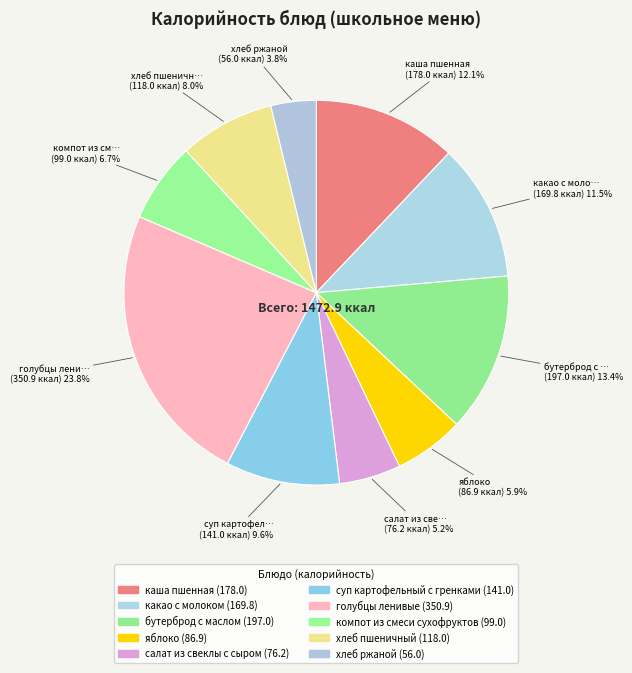

Does any single category account for the majority?

No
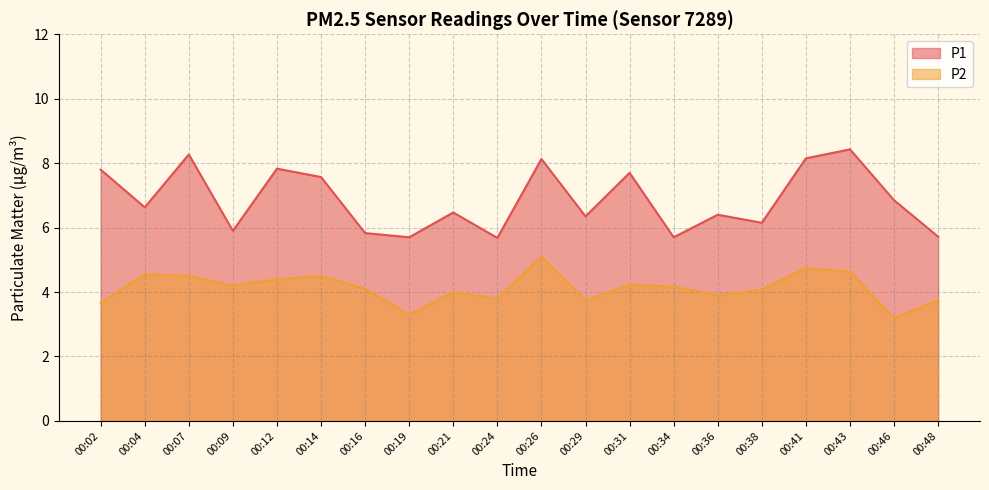

What is the value of the P1 point at the 2nd from the left?

6.6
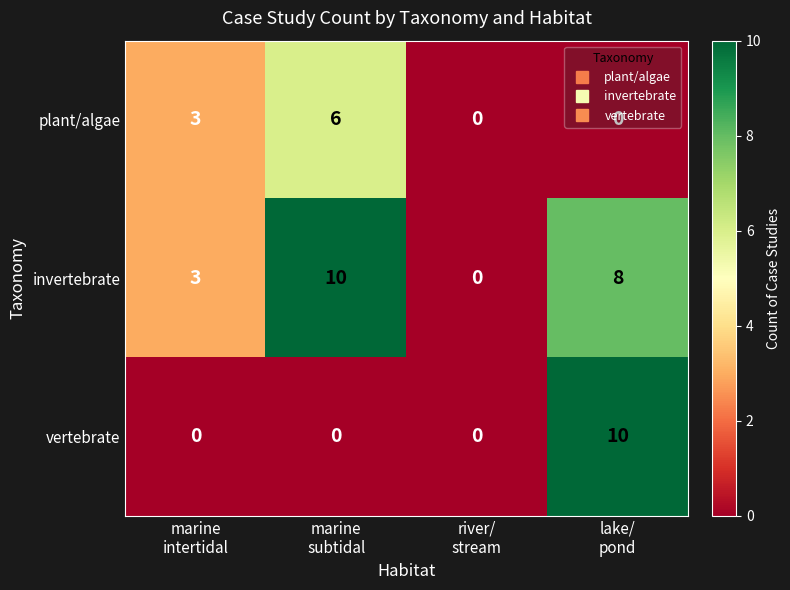

What is the average value of the invertebrate series?

5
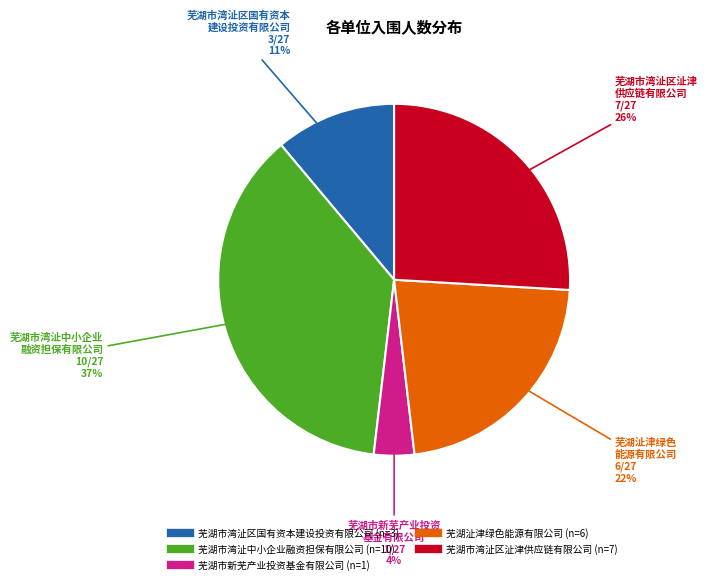

To the nearest percent, what portion does 芜湖市新芜产业投资基金有限公司 represent?

4%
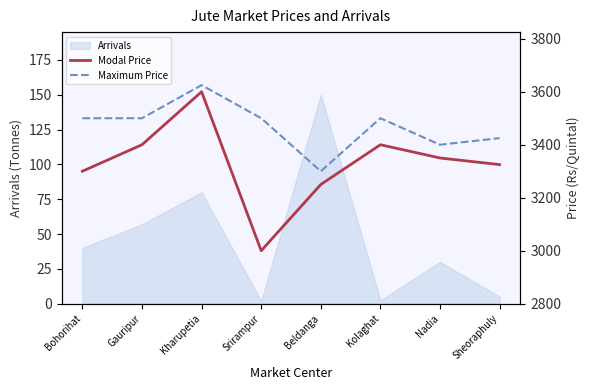

True or false: Modal Price and Maximum Price cross at least once.

False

* [Required work]: Copy out the text of every entry above verbatim, leaving out the pictures.

* [Output for this exercise]:
Does any single category account for the majority?

No

What is the value of the P1 point at the 2nd from the left?

6.6

What is the average value of the invertebrate series?

5

To the nearest percent, what portion does 芜湖市新芜产业投资基金有限公司 represent?

4%

True or false: Modal Price and Maximum Price cross at least once.

False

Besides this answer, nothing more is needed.